WHAT TO WORK ON: What you return must be the full data, repeated verbatim, with no pictures in it.

DATA PROVIDED:
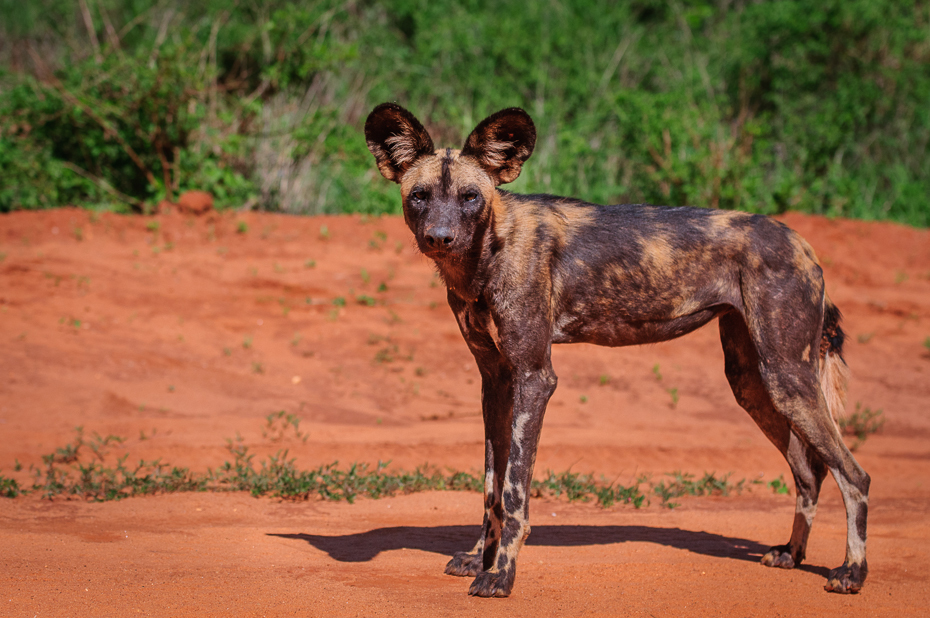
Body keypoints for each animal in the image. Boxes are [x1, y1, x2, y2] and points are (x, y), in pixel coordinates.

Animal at [364, 102, 872, 596]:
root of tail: (802, 243)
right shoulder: (497, 382)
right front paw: (477, 559)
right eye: (419, 196)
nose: (439, 237)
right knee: (809, 472)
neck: (487, 253)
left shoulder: (534, 378)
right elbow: (491, 485)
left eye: (470, 197)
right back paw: (792, 553)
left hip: (787, 378)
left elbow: (514, 491)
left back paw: (852, 572)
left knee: (854, 475)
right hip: (754, 384)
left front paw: (500, 576)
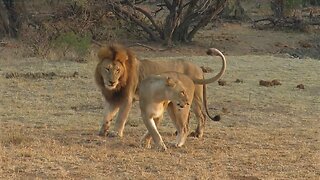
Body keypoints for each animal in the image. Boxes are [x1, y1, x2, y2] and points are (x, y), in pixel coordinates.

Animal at [94, 44, 226, 138]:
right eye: (107, 69)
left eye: (117, 70)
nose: (111, 82)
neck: (118, 83)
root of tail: (199, 68)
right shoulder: (113, 97)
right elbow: (107, 114)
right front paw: (102, 131)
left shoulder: (127, 98)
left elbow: (121, 116)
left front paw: (115, 133)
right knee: (188, 115)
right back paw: (178, 132)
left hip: (194, 98)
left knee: (202, 116)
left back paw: (198, 134)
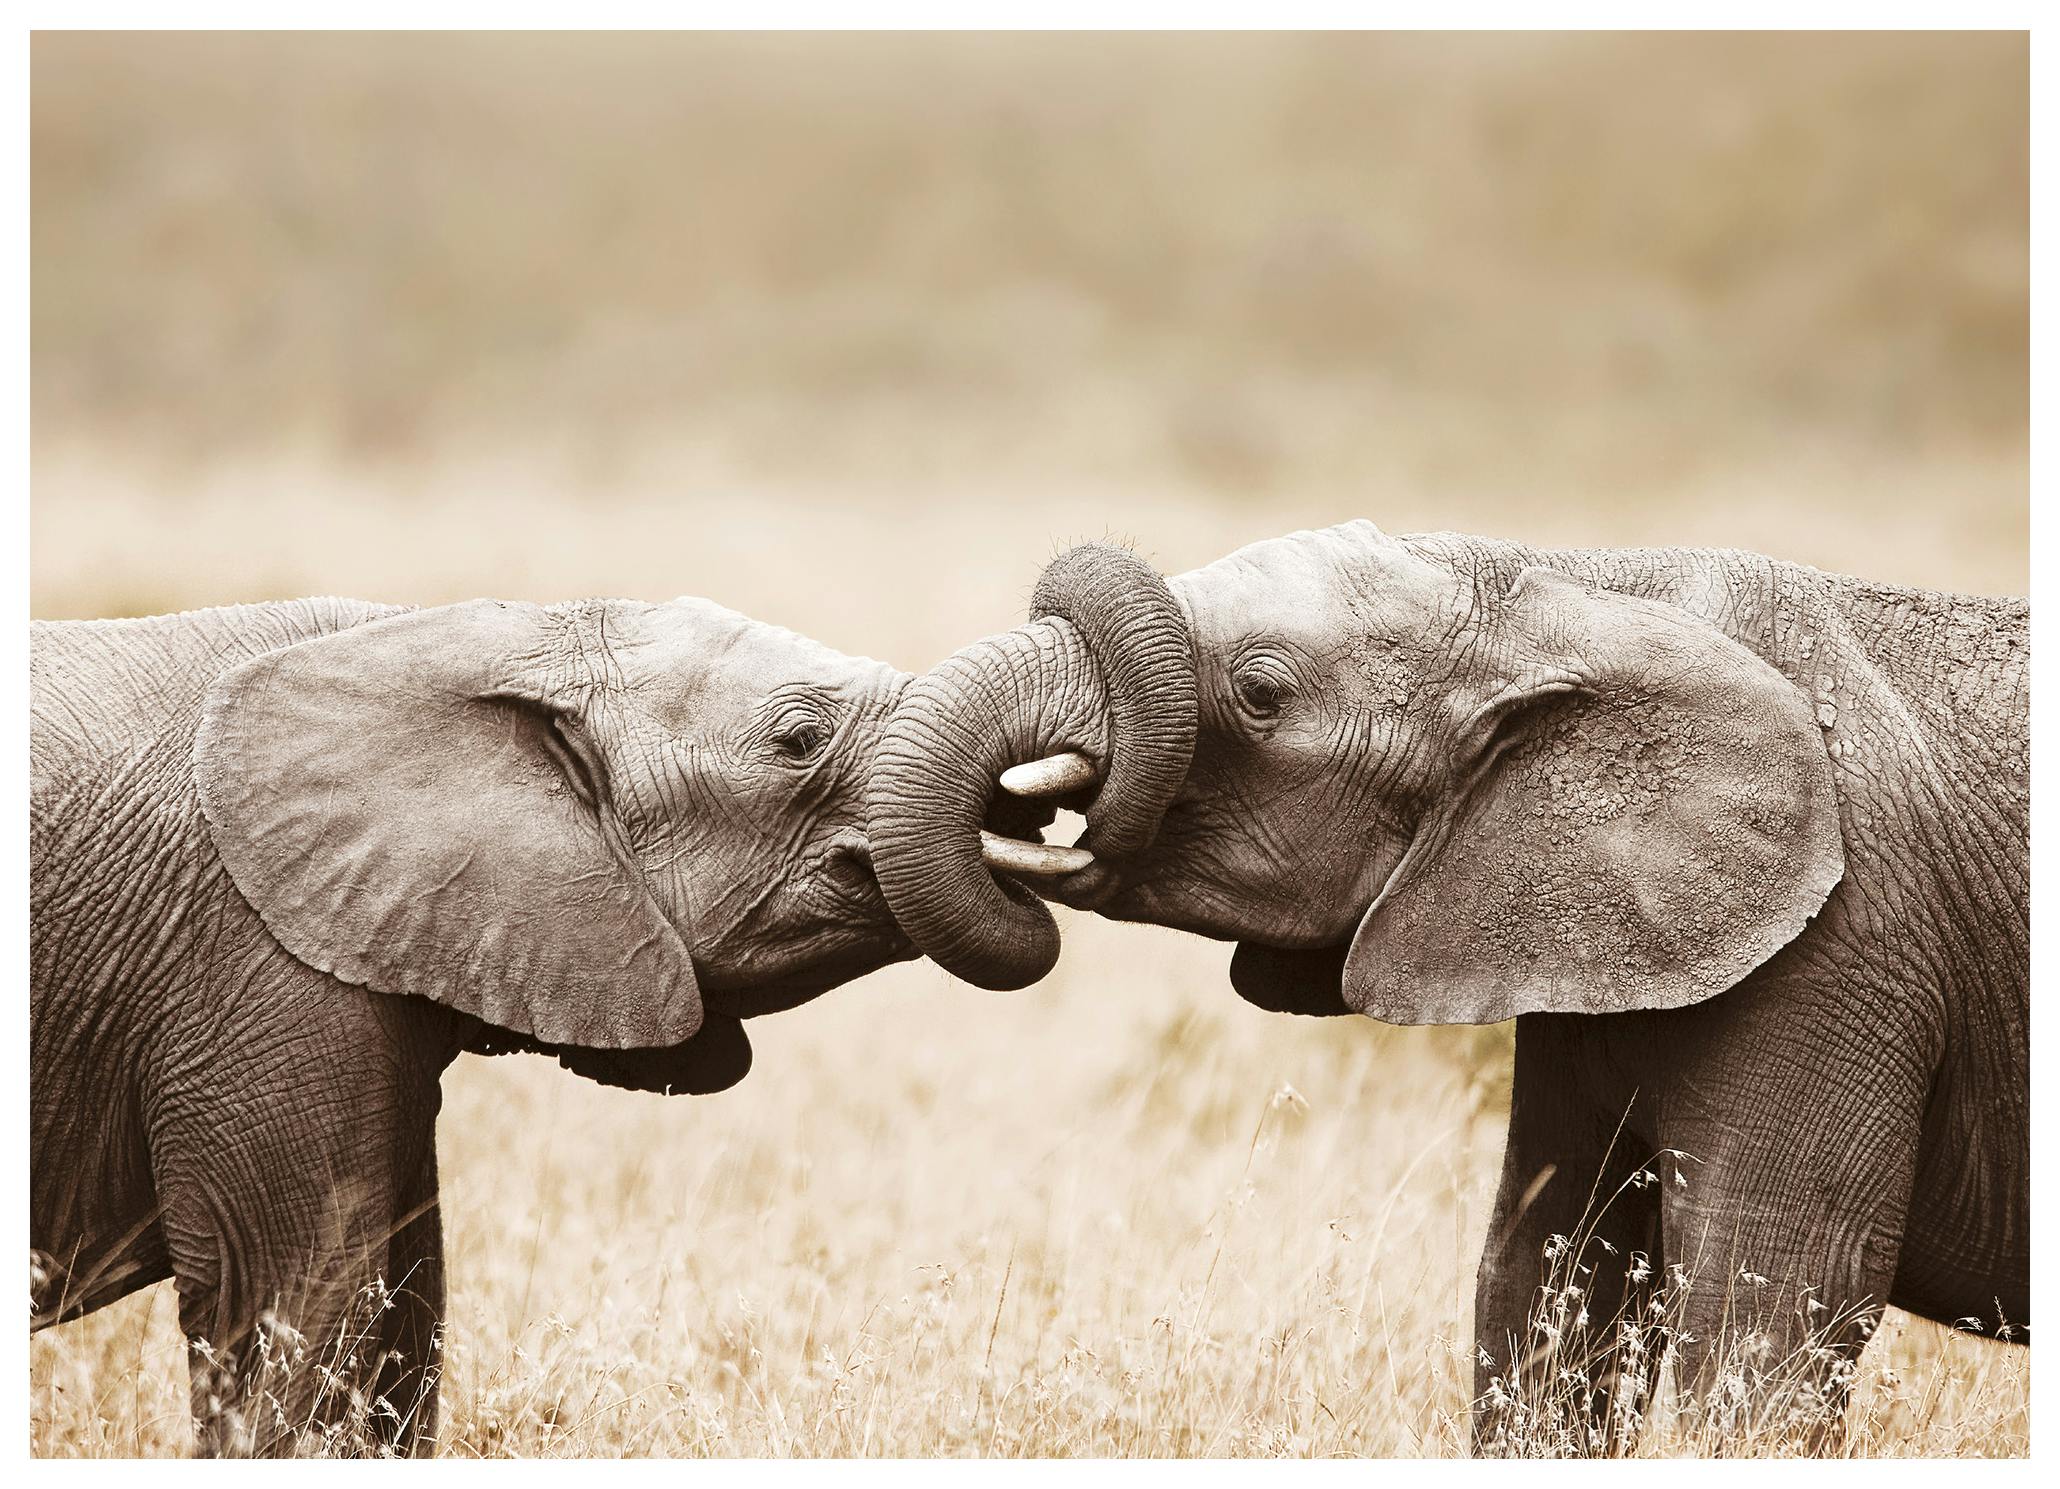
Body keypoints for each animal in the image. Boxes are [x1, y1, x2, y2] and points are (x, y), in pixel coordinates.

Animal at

FINISHED EXERCISE:
Body keypoints for each animal in the image. Boxes are [x1, y1, x2, y2] and points are (x, y), in pixel coordinates.

Animal at [364, 102, 872, 596]:
root of tail: (802, 243)
right shoulder: (497, 382)
right front paw: (477, 559)
right eye: (419, 196)
nose: (439, 237)
right knee: (809, 472)
neck: (487, 253)
left shoulder: (534, 378)
right elbow: (491, 485)
left eye: (470, 197)
right back paw: (792, 553)
left hip: (787, 378)
left elbow: (514, 491)
left back paw: (852, 572)
left knee: (854, 475)
right hip: (754, 384)
left front paw: (500, 576)
Body keypoints for each animal in the image. Boxes are [x1, y1, x2, y2] and points are (x, y), in pixel coordinates.

Animal at [94, 44, 226, 138]:
right eye: (107, 69)
left eye: (117, 70)
nose: (111, 82)
neck: (118, 83)
root of tail: (199, 68)
right shoulder: (113, 97)
right elbow: (107, 114)
right front paw: (102, 131)
left shoulder: (127, 98)
left elbow: (121, 116)
left front paw: (115, 133)
right knee: (188, 115)
right back paw: (178, 132)
left hip: (194, 98)
left knee: (202, 116)
left back paw: (198, 134)
Body keypoints for each animal in the image. Boxes are [x1, y1, x2, y2] and points are (x, y), in pixel coordinates.

Animal at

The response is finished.